**GIVEN RECORDS:**
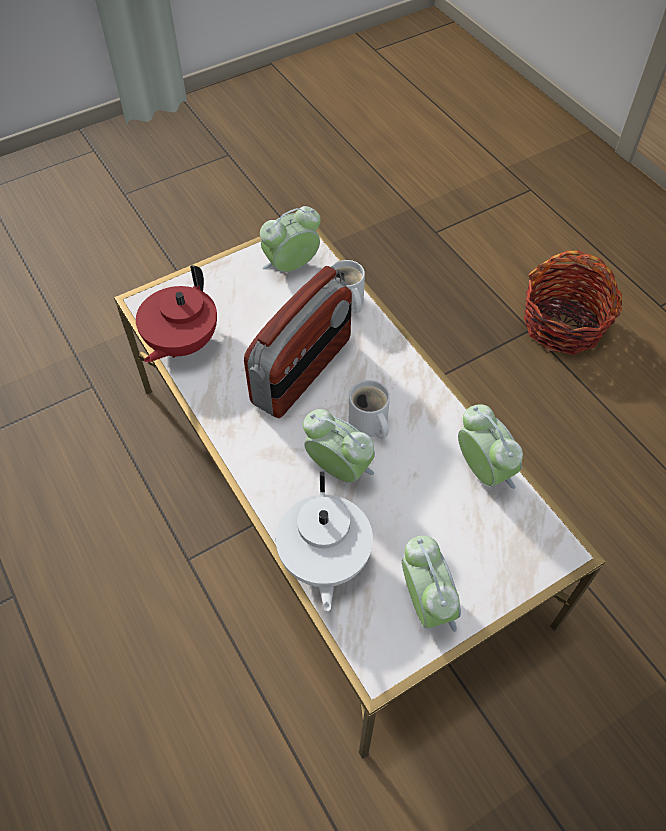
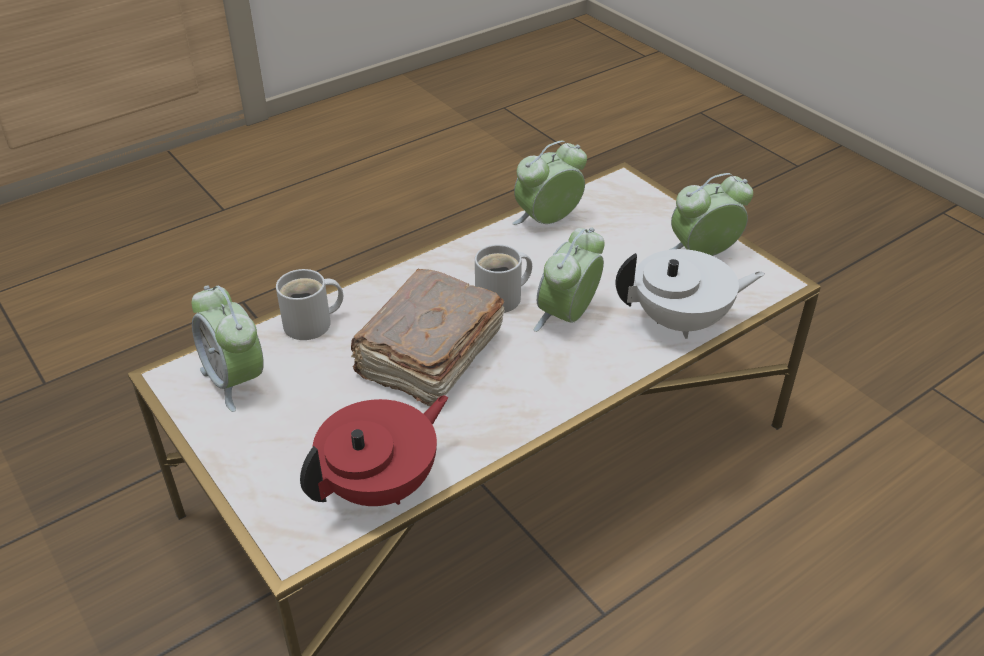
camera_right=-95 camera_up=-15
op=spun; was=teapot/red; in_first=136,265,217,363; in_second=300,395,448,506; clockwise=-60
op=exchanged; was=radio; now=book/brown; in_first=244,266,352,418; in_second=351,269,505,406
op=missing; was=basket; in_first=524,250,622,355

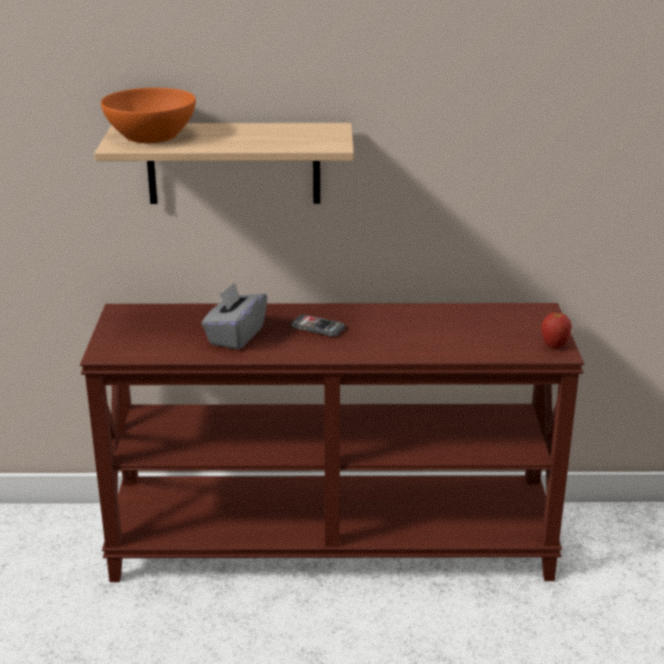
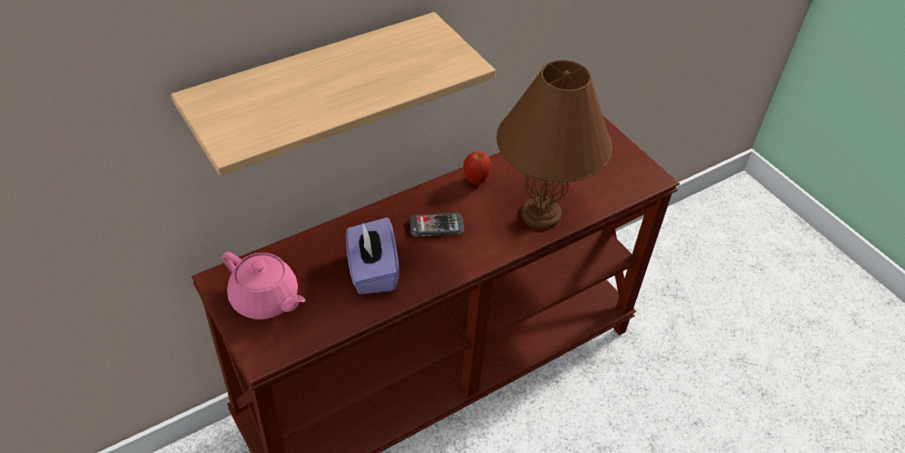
camera_right=-35 camera_up=20
op=appeared; now=teapot/pink; in_second=222,252,305,319
op=colour; was=tissue box/grey; now=tissue box/purple; in_first=201,282,267,350; in_second=346,217,399,294
op=relocated; was=apple; in_first=542,311,572,349; in_second=463,151,491,184
op=appeared; now=table lamp/brown; in_second=496,60,612,229
op=missing; was=bowl/orange; in_first=101,88,196,143

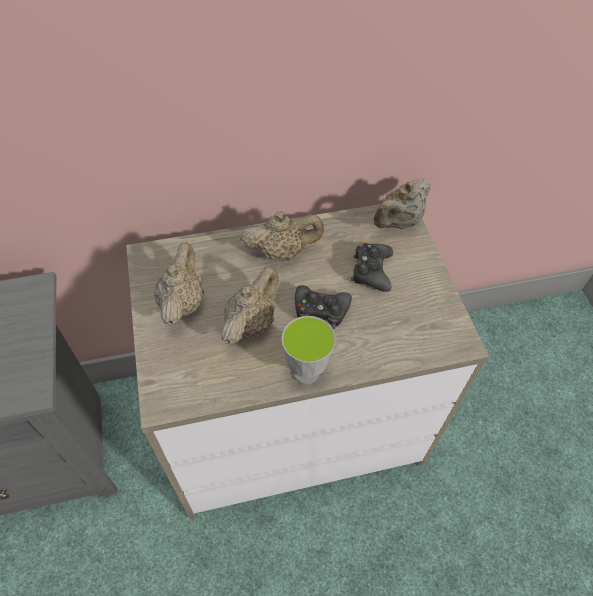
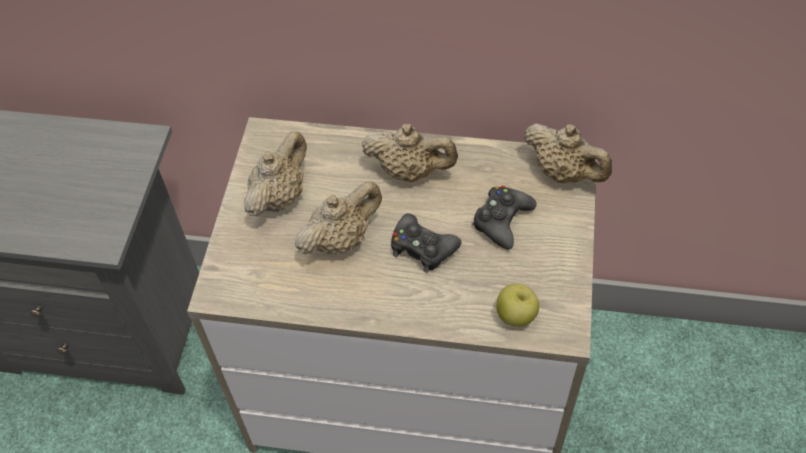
camera_right=25 camera_up=0
op=appeared; now=apple; in_second=496,284,539,327
op=spun; was=teapot/beige; in_first=374,178,431,229; in_second=524,123,612,183; clockwise=-120
op=missing; was=cup; in_first=281,316,336,384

**TASK DETAILS:** No pictures belong in the copy. Transcribe every entry exactly.

**ANSWER BOX:**
camera_right=-95 camera_up=-15
op=spun; was=teapot/red; in_first=136,265,217,363; in_second=300,395,448,506; clockwise=-60
op=exchanged; was=radio; now=book/brown; in_first=244,266,352,418; in_second=351,269,505,406
op=missing; was=basket; in_first=524,250,622,355

camera_right=-35 camera_up=20
op=appeared; now=teapot/pink; in_second=222,252,305,319
op=colour; was=tissue box/grey; now=tissue box/purple; in_first=201,282,267,350; in_second=346,217,399,294
op=relocated; was=apple; in_first=542,311,572,349; in_second=463,151,491,184
op=appeared; now=table lamp/brown; in_second=496,60,612,229
op=missing; was=bowl/orange; in_first=101,88,196,143

camera_right=25 camera_up=0
op=appeared; now=apple; in_second=496,284,539,327
op=spun; was=teapot/beige; in_first=374,178,431,229; in_second=524,123,612,183; clockwise=-120
op=missing; was=cup; in_first=281,316,336,384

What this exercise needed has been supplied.